Mark Penny talks about writing “The Golden Pig”
with his brother Jonathan
It all started in the early
90s. Jon was living in Luton and working in North London, I was based in
Solihull. We were fed up. On one of my infrequent visits to see him he passed me
half a dozen sheets of badly-typed A4 about an incompetent detective called
Hymie Goldman, whose life was a heap of garbage. It struck a chord and made me
laugh out loud. I suggested we wrote a novel together about the character,
taking it in turns to write the next instalment. We did.
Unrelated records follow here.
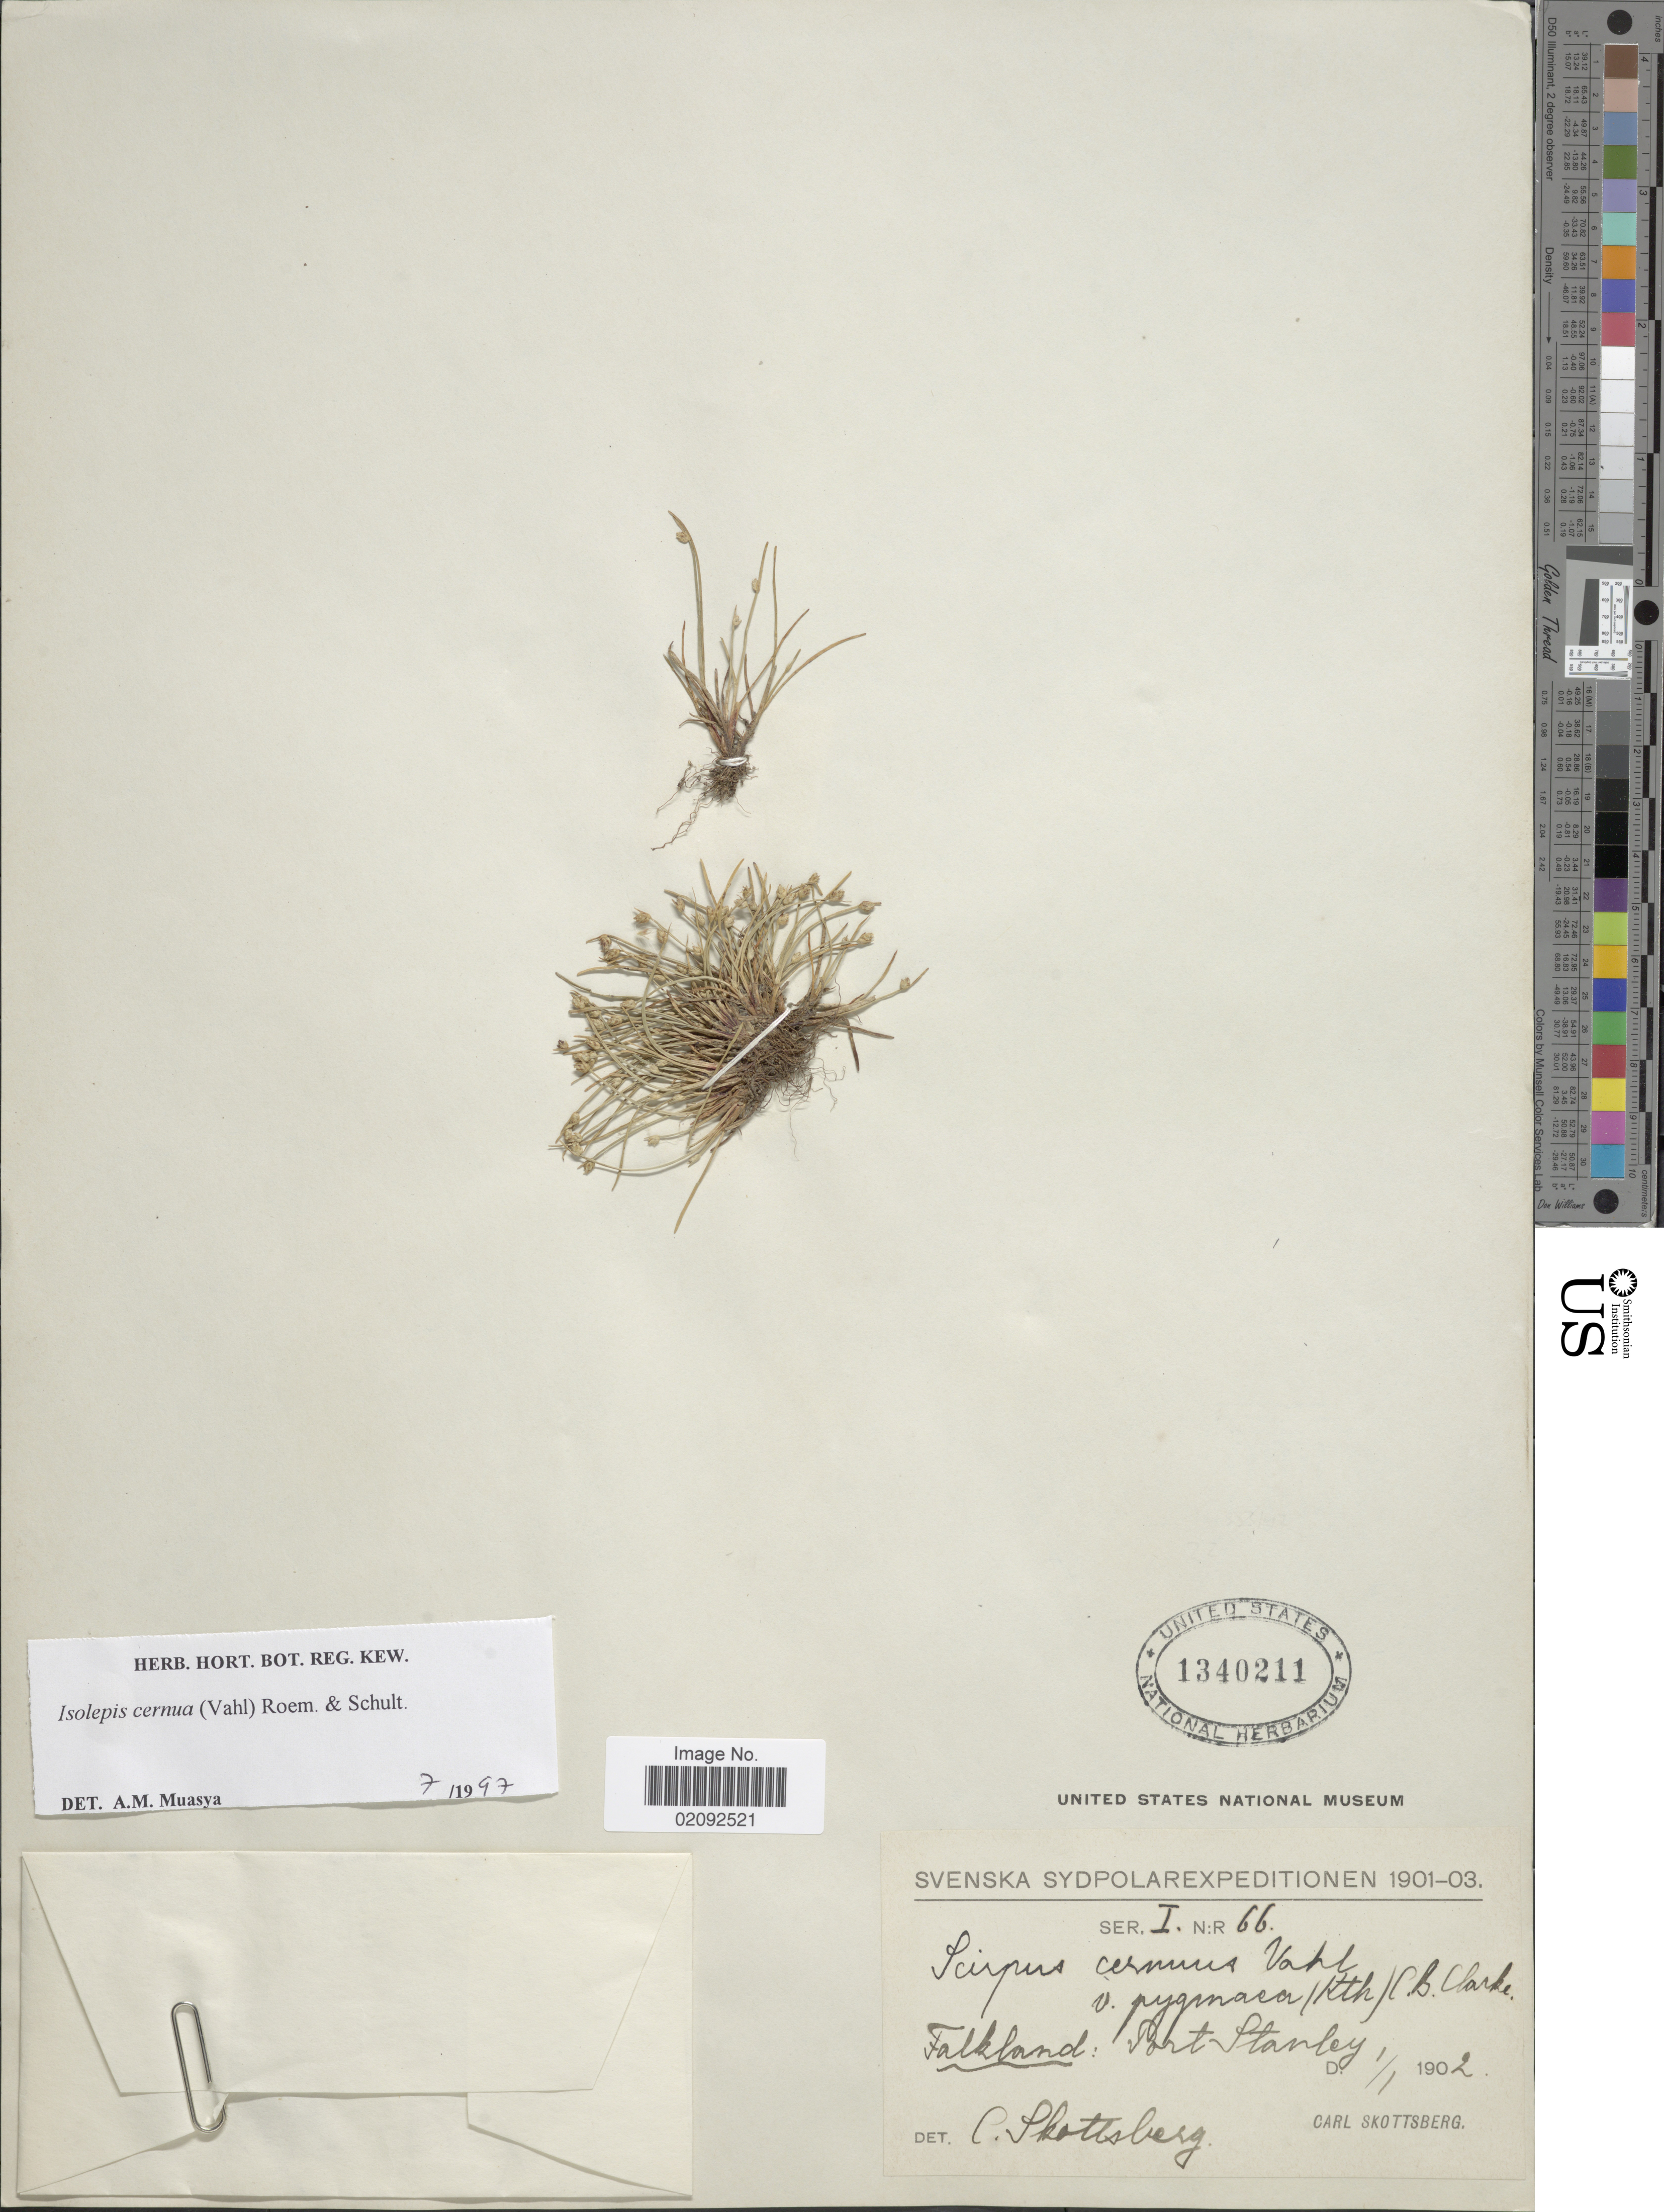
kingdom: Plantae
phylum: Tracheophyta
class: Liliopsida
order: Poales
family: Cyperaceae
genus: Isolepis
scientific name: Isolepis cernua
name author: (Vahl) Roem. & Schult.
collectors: C. Skottsberg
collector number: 66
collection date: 1902-01-01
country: Falkland Islands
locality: Svenska [unsure placement], Falkland: Port Stanley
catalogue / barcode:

At first there wasn’t a plot,
it was just a rambling series of episodes, in which we each tried to outdo the
other in terms of gags, dialogue, characters and action. The characters seemed
to develop lives of their own. By the time we had written the first hundred
pages it had become a novel in search of a plot. At this point I hacked it apart
and spot-welded the best stuff together to see where it might lead poor old
Hymie. Jon was still writing whatever he felt like, but I at least had an idea
where the plot was heading.
The first complete draft was
finished in 1993. It was something of a car crash – full of incident and pathos
but reminiscent of a life tragically cut short. We added more gags then sent it
to Hamish Hamilton, who said it “had potential but wasn’t really for them”,
which we interpreted as “get lost, you’re rubbish” then gave it up as a bad job
and filed it down the back of a radiator. Eons passed.
Following redundancy in 2007 I
rediscovered the manuscript while re-decorating the house, re-wrote it, and sent
it to The Literary Consultancy for appraisal. They enthused about it but
suggested re-writes, so I re-wrote it over again.
Finally it’s finished, in all
its anarchic glory. Hymie Goldman deserves a medal for surviving the hell we put
him through, but he’s a survivor. So do read “The Golden Pig” – it’s more
fun than reading about how the authors wrote it, that’s for sure.